Originale per temi e linguaggio è La chioma di Berenice (Berenikini žametni lasjè) di Angelo Manitta (Il Convivio editore 2017), tradotta in lingua slovena da Ivan Tavčar e prefata da Denis Poniž.
In questo poemetto, che tratta un tema affine alle classiche composizioni di Callimaco e di Catullo, spiccano l’abilità e la bravura del poeta, oltre che la sua cultura e sensibilità, nel dar vita a metafore in versi assai originali.

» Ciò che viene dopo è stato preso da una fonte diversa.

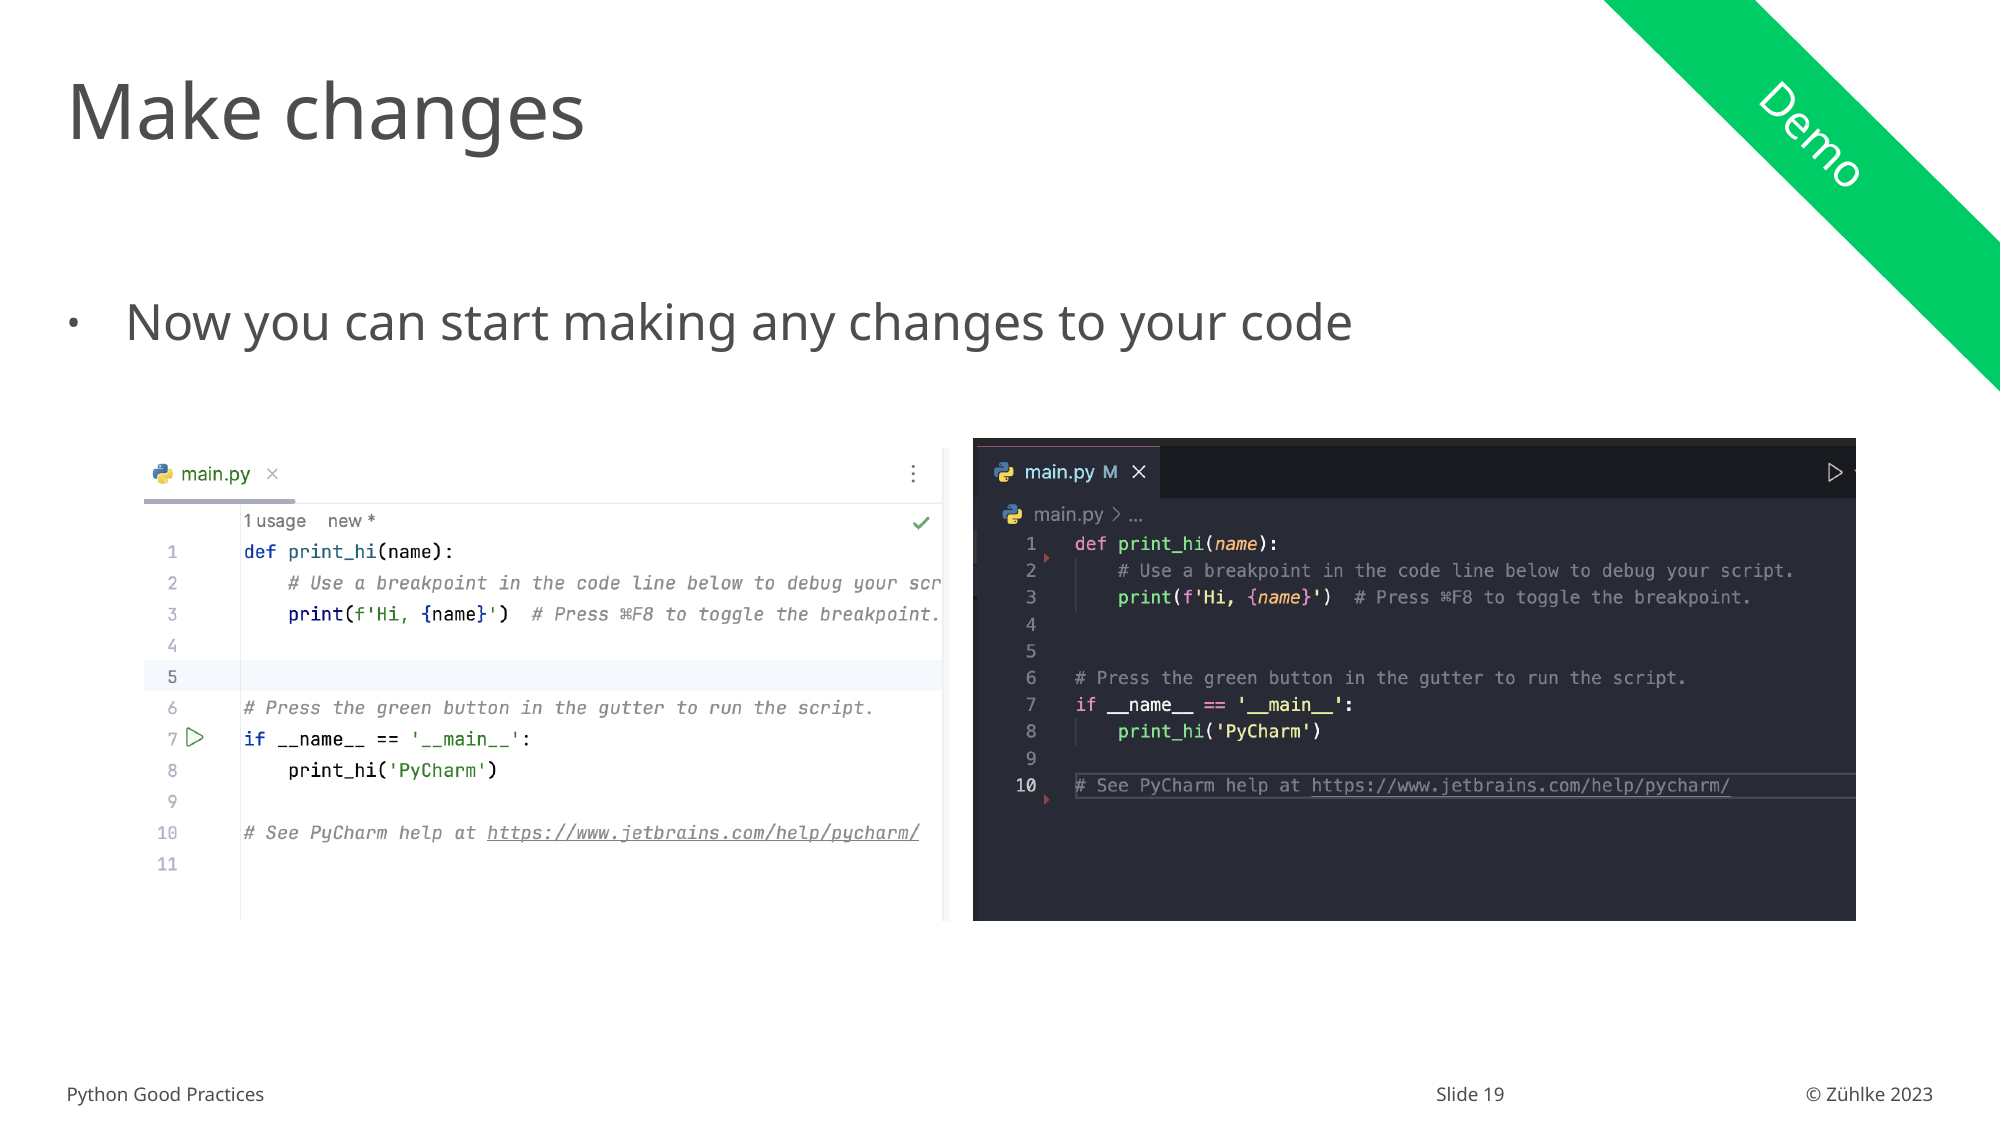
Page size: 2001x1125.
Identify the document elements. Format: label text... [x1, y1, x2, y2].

title Make changes [66, 66, 1781, 177]
picture [973, 438, 1857, 921]
picture [143, 447, 951, 921]
text_box Demo [1603, 0, 2000, 392]
title Make changes [1823, 66, 1934, 176]
text_box Now you can start making any changes to your code [66, 293, 1856, 563]
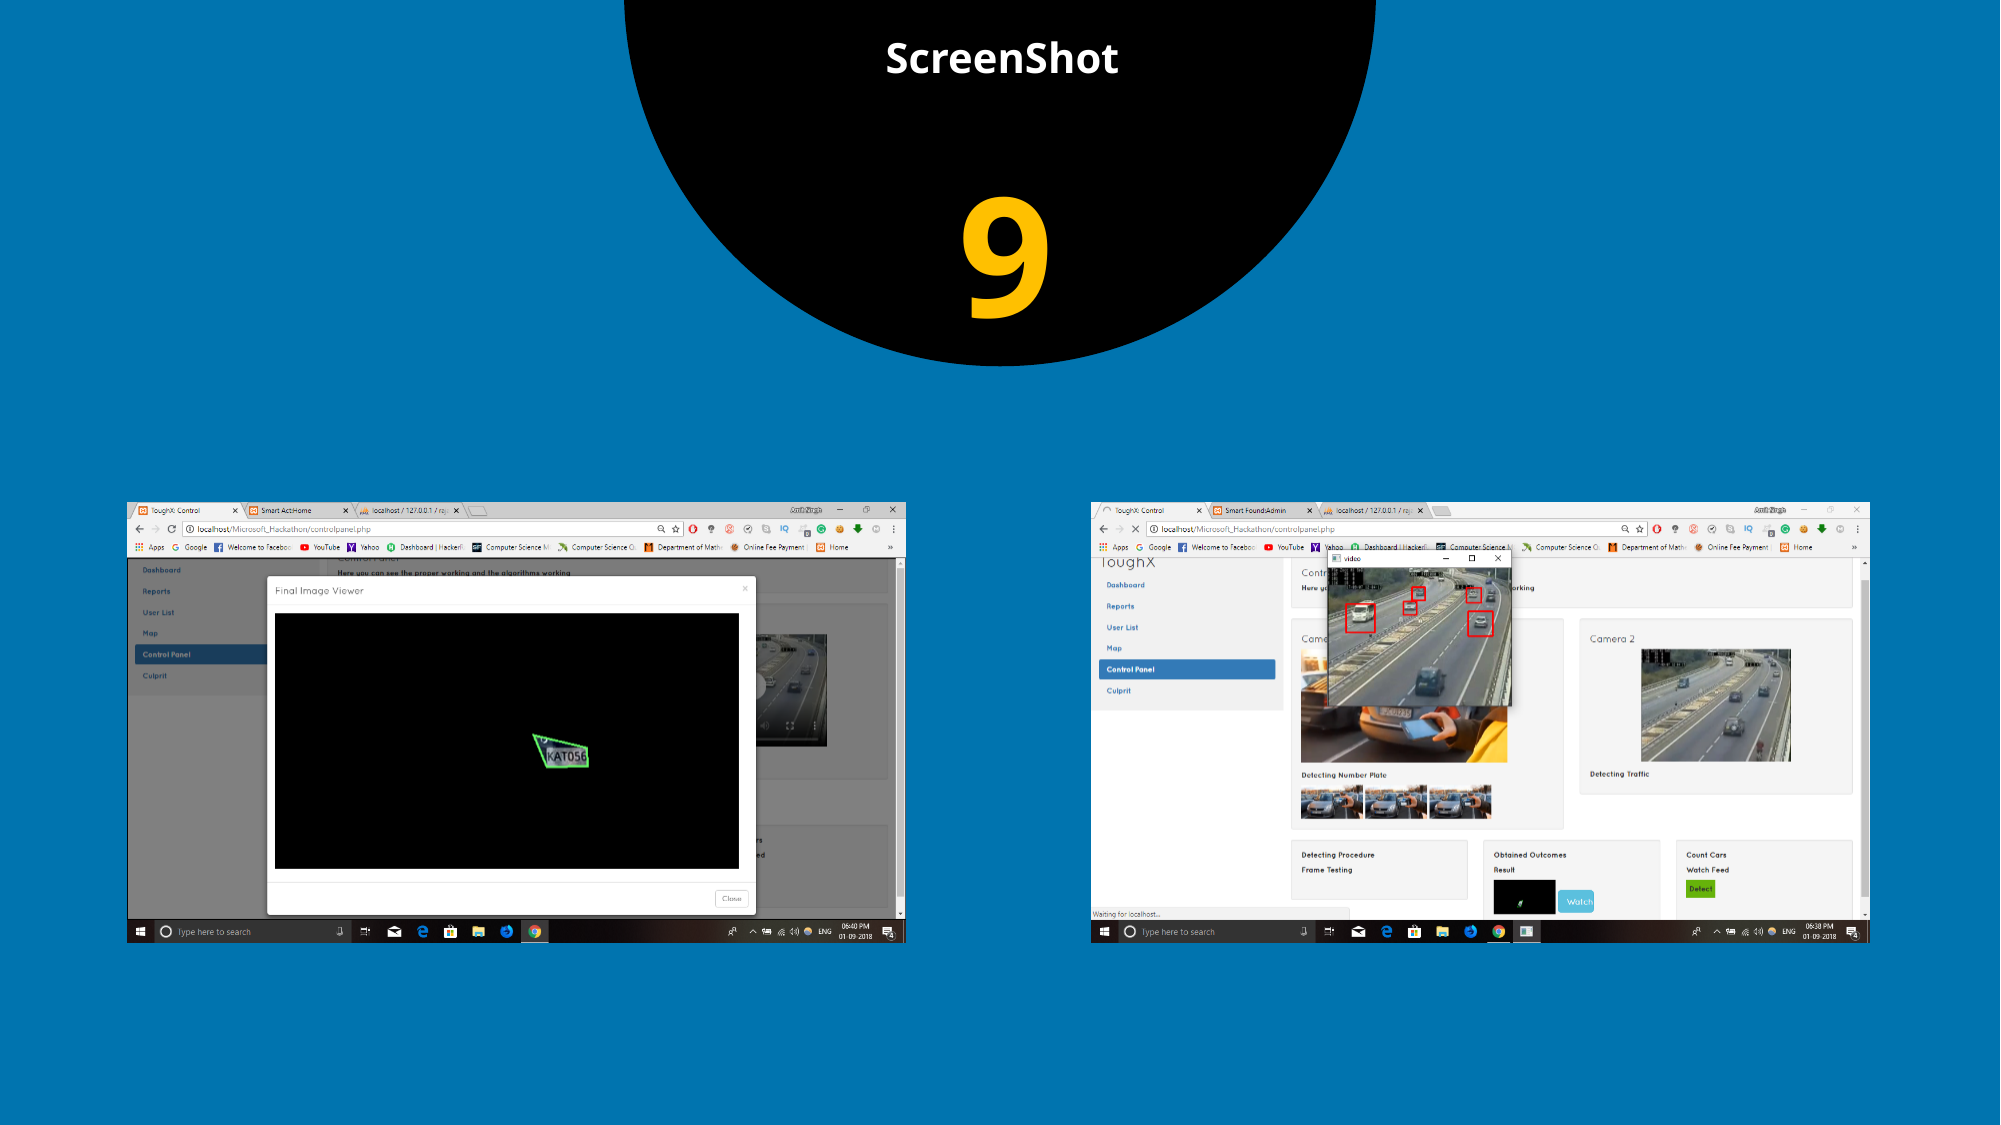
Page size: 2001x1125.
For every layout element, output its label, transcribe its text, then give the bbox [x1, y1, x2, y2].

list 9 [941, 165, 1072, 363]
picture [1092, 503, 1869, 942]
list ScreenShot [643, 30, 1362, 92]
picture [128, 503, 905, 942]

L’autore ci fa viaggiare nello spazio, e quindi ecco pianeti, galassie, costellazioni; ciò con la piena consapevolezza di effettuare un viaggio «indietro nel tempo, cioè attraverso la storia» (come si legge nella chiara e condivisibile Prefazione di Ivan Tavčar e Denis Poniž, p. 6), nel quale si incontrano «chiome torbide / di stelle» che si «cristallizzano in luminarie di corone» (Il sole danzando, p. 6). Inoltre, nell’opera sono presenti grandi uomini scomparsi (scrittori, regine), ma anche gente comune. Nel suo itinerario, che si snoda per 108 canti, di cui uno è La chioma di Berenice, il poeta incontra «le diverse forme dell’azione, del sentimento, della coscienza e dell’emotività umana (la pace, la guerra, l’amore, la fede, l’ateismo, la giustizia, l’ingiustizia, l’odio, la speranza)», come si legge nella citata Prefazione.
Nell’opera, dal titolo Big bang, si notano anche altri personaggi storici e mitici (Cristo, Rama, Orfeo, Prometeo, Berenice appunto, Adamo etc.) e profeti come, per fare solo qualche nome, Salomone, David, nonché la regina di Saba, San Pietro, San Paolo. Senz’altro, questo viaggio di Angelo Manitta è straordinario e affascinante: attraversa mitologia e cosmo per approdare, poi, alla fonte originaria, prima del Creato. L’opera si chiude con un’intensissima visione di luce: «Ecco, è la chioma della nostra / regina che dall’alto protegge / i nostri destini, è luce / eterna di profumi divini» (Conone scopre la chioma, p. 56).
Dall’opera viene fuori tutta la sensibilità, la maestria, la personalità di Angelo Manitta, il quale è senza alcun dubbio un poeta colto, istruito, conoscitore profondo della mitologia, del cuore e dei destini umani, un poeta per il quale il linguaggio ha qualcosa di sacro. Intensi e sentiti versi raccontano, attraverso strofe classiche ma di accentuazione e musicalità moderna, la storia dell’uomo. Si tratta, insomma, di un’opera valida ed equilibrata nelle sue parti; originale per impianto, temi e stile.
Manitta sa leggere e scrivere nella storia del passato, nell’uomo e nel suo cuore, sa vedere bene le sue azioni, i sentimenti, i sogni, che sono d’ogni tempo: «Il fasto d’uno sposalizio, canto / d’Imene che unisce gli uccelli / dell’aria con i terrestri volatili / adunchi, smorza i veli / del tempio (…) Si rincontrano i cuori, e l’amore, / dapprima sopito, si tramuta / in ebbrezza, (…)» (Tolomeo III sposa Berenice, p. 42); «Tutto è concluso all’ombra / d’un brumoso palazzo: l’accordo / è fatto. La sposa non sa nulla. / Si spengono le luci della sera» (Il Padre Magas, p. 32); «L’amore è sbocciato d’un tratto, / sorto come fiore che solleva / il capo dalla brina pesante / della notte»; «Maledetto chi il ferro inventò, / ma premono ai confini i nemici / e si muovono i Carri ruotanti, (…)» (Tolomeo parte per l’Assiria, p. 46); «Le novelle spose non dispregiano / i piaceri di Venere, ma maledicono / le separazioni violente di chi ha colto / la verginità d’una seconda notte» (Il pianto di Berenice, p. 48).
Parole di alta qualità poetica mettono a nudo l’uomo di ogni epoca: «La mia storia non è una storia comune, / perché i miei genitori non sono / persone comuni. Hanno pensato / alla grande, hanno calpestato / emozioni, ma hanno raggiunto / la meta. L’amore è venuto / di soppiatto, inaspettato: ho saggiato / le grazie del vento scita» (Berenice racconta la sua storia, p. 30). Angelo Manitta è chiaro e incisivo, e i suoi versi sono sempre limpidi e fluidi; rendono il lettore partecipe della storia dell’umanità: questa è la nota precipua non solo di quest’opera, ma di tutta la sua produzione.